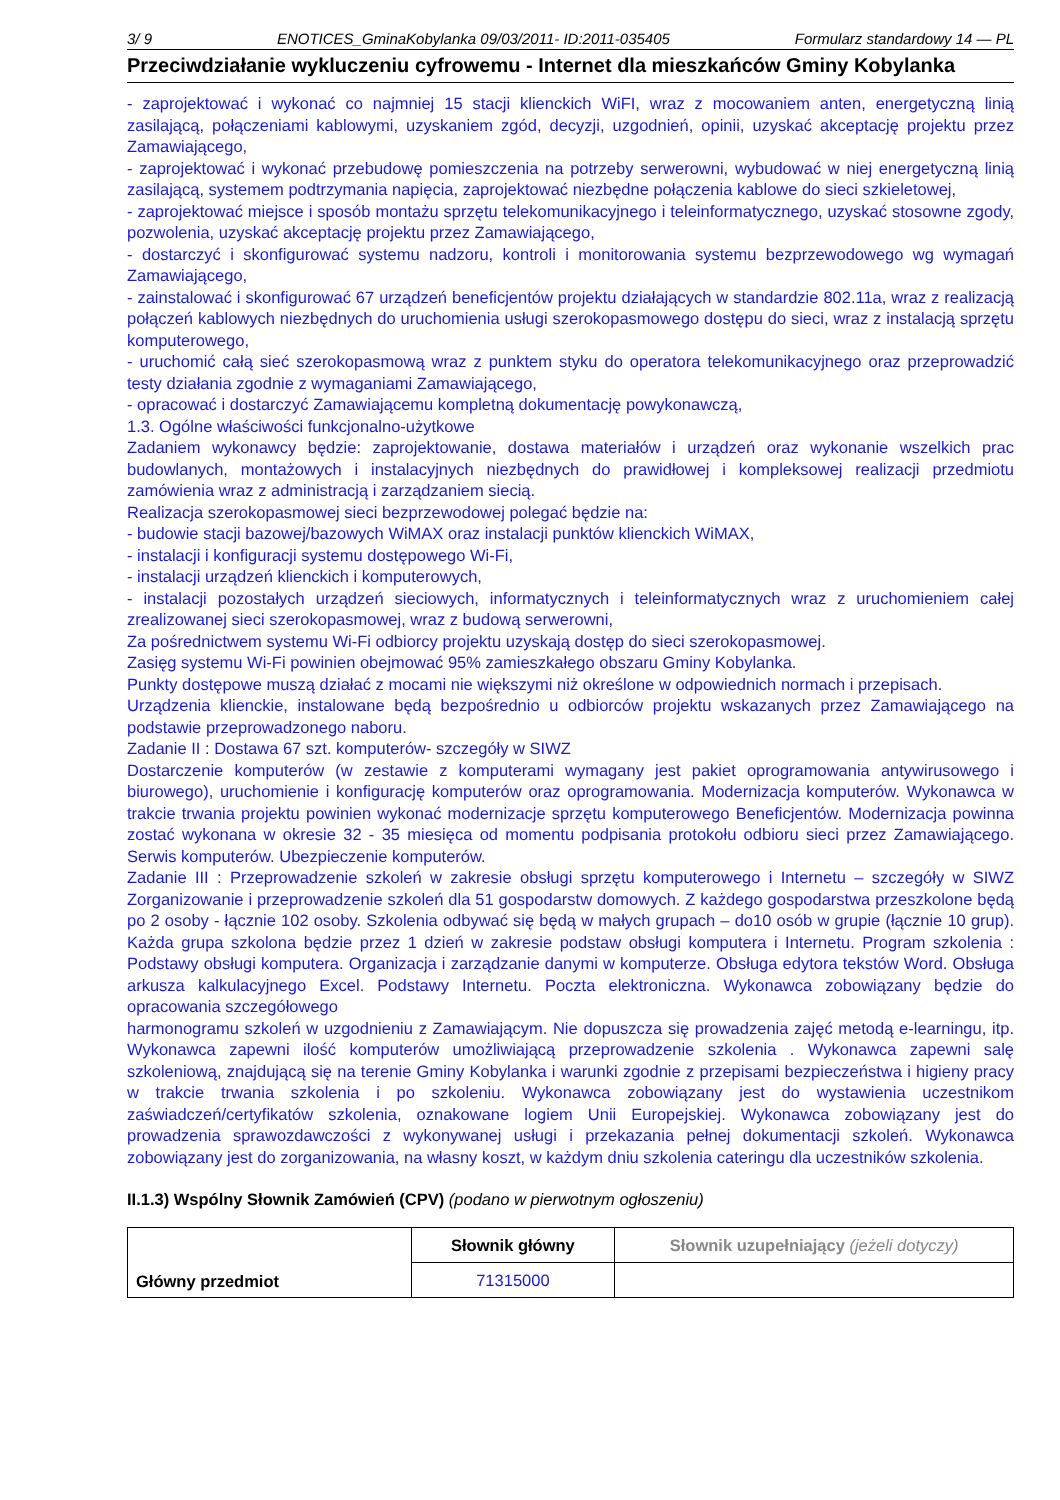3/ 9 ENOTICES_GminaKobylanka 09/03/2011- ID:2011-035405 Formularz standardowy 14 — PL
Przeciwdziałanie wykluczeniu cyfrowemu - Internet dla mieszkańców Gminy Kobylanka
- zaprojektować i wykonać co najmniej 15 stacji klienckich WiFI, wraz z mocowaniem anten, energetyczną linią zasilającą, połączeniami kablowymi, uzyskaniem zgód, decyzji, uzgodnień, opinii, uzyskać akceptację projektu przez Zamawiającego,
- zaprojektować i wykonać przebudowę pomieszczenia na potrzeby serwerowni, wybudować w niej energetyczną linią zasilającą, systemem podtrzymania napięcia, zaprojektować niezbędne połączenia kablowe do sieci szkieletowej,
- zaprojektować miejsce i sposób montażu sprzętu telekomunikacyjnego i teleinformatycznego, uzyskać stosowne zgody, pozwolenia, uzyskać akceptację projektu przez Zamawiającego,
- dostarczyć i skonfigurować systemu nadzoru, kontroli i monitorowania systemu bezprzewodowego wg wymagań Zamawiającego,
- zainstalować i skonfigurować 67 urządzeń beneficjentów projektu działających w standardzie 802.11a, wraz z realizacją połączeń kablowych niezbędnych do uruchomienia usługi szerokopasmowego dostępu do sieci, wraz z instalacją sprzętu komputerowego,
- uruchomić całą sieć szerokopasmową wraz z punktem styku do operatora telekomunikacyjnego oraz przeprowadzić testy działania zgodnie z wymaganiami Zamawiającego,
- opracować i dostarczyć Zamawiającemu kompletną dokumentację powykonawczą,
1.3. Ogólne właściwości funkcjonalno-użytkowe
Zadaniem wykonawcy będzie: zaprojektowanie, dostawa materiałów i urządzeń oraz wykonanie wszelkich prac budowlanych, montażowych i instalacyjnych niezbędnych do prawidłowej i kompleksowej realizacji przedmiotu zamówienia wraz z administracją i zarządzaniem siecią.
Realizacja szerokopasmowej sieci bezprzewodowej polegać będzie na:
- budowie stacji bazowej/bazowych WiMAX oraz instalacji punktów klienckich WiMAX,
- instalacji i konfiguracji systemu dostępowego Wi-Fi,
- instalacji urządzeń klienckich i komputerowych,
- instalacji pozostałych urządzeń sieciowych, informatycznych i teleinformatycznych wraz z uruchomieniem całej zrealizowanej sieci szerokopasmowej, wraz z budową serwerowni,
Za pośrednictwem systemu Wi-Fi odbiorcy projektu uzyskają dostęp do sieci szerokopasmowej.
Zasięg systemu Wi-Fi powinien obejmować 95% zamieszkałego obszaru Gminy Kobylanka.
Punkty dostępowe muszą działać z mocami nie większymi niż określone w odpowiednich normach i przepisach.
Urządzenia klienckie, instalowane będą bezpośrednio u odbiorców projektu wskazanych przez Zamawiającego na podstawie przeprowadzonego naboru.
Zadanie II : Dostawa 67 szt. komputerów- szczegóły w SIWZ
Dostarczenie komputerów (w zestawie z komputerami wymagany jest pakiet oprogramowania antywirusowego i biurowego), uruchomienie i konfigurację komputerów oraz oprogramowania. Modernizacja komputerów. Wykonawca w trakcie trwania projektu powinien wykonać modernizacje sprzętu komputerowego Beneficjentów. Modernizacja powinna zostać wykonana w okresie 32 - 35 miesięca od momentu podpisania protokołu odbioru sieci przez Zamawiającego. Serwis komputerów. Ubezpieczenie komputerów.
Zadanie III : Przeprowadzenie szkoleń w zakresie obsługi sprzętu komputerowego i Internetu – szczegóły w SIWZ Zorganizowanie i przeprowadzenie szkoleń dla 51 gospodarstw domowych. Z każdego gospodarstwa przeszkolone będą po 2 osoby - łącznie 102 osoby. Szkolenia odbywać się będą w małych grupach – do10 osób w grupie (łącznie 10 grup). Każda grupa szkolona będzie przez 1 dzień w zakresie podstaw obsługi komputera i Internetu. Program szkolenia : Podstawy obsługi komputera. Organizacja i zarządzanie danymi w komputerze. Obsługa edytora tekstów Word. Obsługa arkusza kalkulacyjnego Excel. Podstawy Internetu. Poczta elektroniczna. Wykonawca zobowiązany będzie do opracowania szczegółowego
harmonogramu szkoleń w uzgodnieniu z Zamawiającym. Nie dopuszcza się prowadzenia zajęć metodą e-learningu, itp. Wykonawca zapewni ilość komputerów umożliwiającą przeprowadzenie szkolenia . Wykonawca zapewni salę szkoleniową, znajdującą się na terenie Gminy Kobylanka i warunki zgodnie z przepisami bezpieczeństwa i higieny pracy w trakcie trwania szkolenia i po szkoleniu. Wykonawca zobowiązany jest do wystawienia uczestnikom zaświadczeń/certyfikatów szkolenia, oznakowane logiem Unii Europejskiej. Wykonawca zobowiązany jest do prowadzenia sprawozdawczości z wykonywanej usługi i przekazania pełnej dokumentacji szkoleń. Wykonawca zobowiązany jest do zorganizowania, na własny koszt, w każdym dniu szkolenia cateringu dla uczestników szkolenia.
II.1.3) Wspólny Słownik Zamówień (CPV) (podano w pierwotnym ogłoszeniu)
| Główny przedmiot | Słownik główny | Słownik uzupełniający (jeżeli dotyczy) |
| | 71315000 | |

════

Repeat the listing word for word, omitting the pictures.

REPLY:
3/ 9 ENOTICES_GminaKobylanka 09/03/2011- ID:2011-035405 Formularz standardowy 14 — PL
Przeciwdziałanie wykluczeniu cyfrowemu - Internet dla mieszkańców Gminy Kobylanka
- zaprojektować i wykonać co najmniej 15 stacji klienckich WiFI, wraz z mocowaniem anten, energetyczną linią zasilającą, połączeniami kablowymi, uzyskaniem zgód, decyzji, uzgodnień, opinii, uzyskać akceptację projektu przez Zamawiającego,
- zaprojektować i wykonać przebudowę pomieszczenia na potrzeby serwerowni, wybudować w niej energetyczną linią zasilającą, systemem podtrzymania napięcia, zaprojektować niezbędne połączenia kablowe do sieci szkieletowej,
- zaprojektować miejsce i sposób montażu sprzętu telekomunikacyjnego i teleinformatycznego, uzyskać stosowne zgody, pozwolenia, uzyskać akceptację projektu przez Zamawiającego,
- dostarczyć i skonfigurować systemu nadzoru, kontroli i monitorowania systemu bezprzewodowego wg wymagań Zamawiającego,
- zainstalować i skonfigurować 67 urządzeń beneficjentów projektu działających w standardzie 802.11a, wraz z realizacją połączeń kablowych niezbędnych do uruchomienia usługi szerokopasmowego dostępu do sieci, wraz z instalacją sprzętu komputerowego,
- uruchomić całą sieć szerokopasmową wraz z punktem styku do operatora telekomunikacyjnego oraz przeprowadzić testy działania zgodnie z wymaganiami Zamawiającego,
- opracować i dostarczyć Zamawiającemu kompletną dokumentację powykonawczą,
1.3. Ogólne właściwości funkcjonalno-użytkowe
Zadaniem wykonawcy będzie: zaprojektowanie, dostawa materiałów i urządzeń oraz wykonanie wszelkich prac budowlanych, montażowych i instalacyjnych niezbędnych do prawidłowej i kompleksowej realizacji przedmiotu zamówienia wraz z administracją i zarządzaniem siecią.
Realizacja szerokopasmowej sieci bezprzewodowej polegać będzie na:
- budowie stacji bazowej/bazowych WiMAX oraz instalacji punktów klienckich WiMAX,
- instalacji i konfiguracji systemu dostępowego Wi-Fi,
- instalacji urządzeń klienckich i komputerowych,
- instalacji pozostałych urządzeń sieciowych, informatycznych i teleinformatycznych wraz z uruchomieniem całej zrealizowanej sieci szerokopasmowej, wraz z budową serwerowni,
Za pośrednictwem systemu Wi-Fi odbiorcy projektu uzyskają dostęp do sieci szerokopasmowej.
Zasięg systemu Wi-Fi powinien obejmować 95% zamieszkałego obszaru Gminy Kobylanka.
Punkty dostępowe muszą działać z mocami nie większymi niż określone w odpowiednich normach i przepisach.
Urządzenia klienckie, instalowane będą bezpośrednio u odbiorców projektu wskazanych przez Zamawiającego na podstawie przeprowadzonego naboru.
Zadanie II : Dostawa 67 szt. komputerów- szczegóły w SIWZ
Dostarczenie komputerów (w zestawie z komputerami wymagany jest pakiet oprogramowania antywirusowego i biurowego), uruchomienie i konfigurację komputerów oraz oprogramowania. Modernizacja komputerów. Wykonawca w trakcie trwania projektu powinien wykonać modernizacje sprzętu komputerowego Beneficjentów. Modernizacja powinna zostać wykonana w okresie 32 - 35 miesięca od momentu podpisania protokołu odbioru sieci przez Zamawiającego. Serwis komputerów. Ubezpieczenie komputerów.
Zadanie III : Przeprowadzenie szkoleń w zakresie obsługi sprzętu komputerowego i Internetu – szczegóły w SIWZ Zorganizowanie i przeprowadzenie szkoleń dla 51 gospodarstw domowych. Z każdego gospodarstwa przeszkolone będą po 2 osoby - łącznie 102 osoby. Szkolenia odbywać się będą w małych grupach – do10 osób w grupie (łącznie 10 grup). Każda grupa szkolona będzie przez 1 dzień w zakresie podstaw obsługi komputera i Internetu. Program szkolenia : Podstawy obsługi komputera. Organizacja i zarządzanie danymi w komputerze. Obsługa edytora tekstów Word. Obsługa arkusza kalkulacyjnego Excel. Podstawy Internetu. Poczta elektroniczna. Wykonawca zobowiązany będzie do opracowania szczegółowego
harmonogramu szkoleń w uzgodnieniu z Zamawiającym. Nie dopuszcza się prowadzenia zajęć metodą e-learningu, itp. Wykonawca zapewni ilość komputerów umożliwiającą przeprowadzenie szkolenia . Wykonawca zapewni salę szkoleniową, znajdującą się na terenie Gminy Kobylanka i warunki zgodnie z przepisami bezpieczeństwa i higieny pracy w trakcie trwania szkolenia i po szkoleniu. Wykonawca zobowiązany jest do wystawienia uczestnikom zaświadczeń/certyfikatów szkolenia, oznakowane logiem Unii Europejskiej. Wykonawca zobowiązany jest do prowadzenia sprawozdawczości z wykonywanej usługi i przekazania pełnej dokumentacji szkoleń. Wykonawca zobowiązany jest do zorganizowania, na własny koszt, w każdym dniu szkolenia cateringu dla uczestników szkolenia.
II.1.3) Wspólny Słownik Zamówień (CPV) (podano w pierwotnym ogłoszeniu)
| Główny przedmiot | Słownik główny | Słownik uzupełniający (jeżeli dotyczy) |
| | 71315000 | |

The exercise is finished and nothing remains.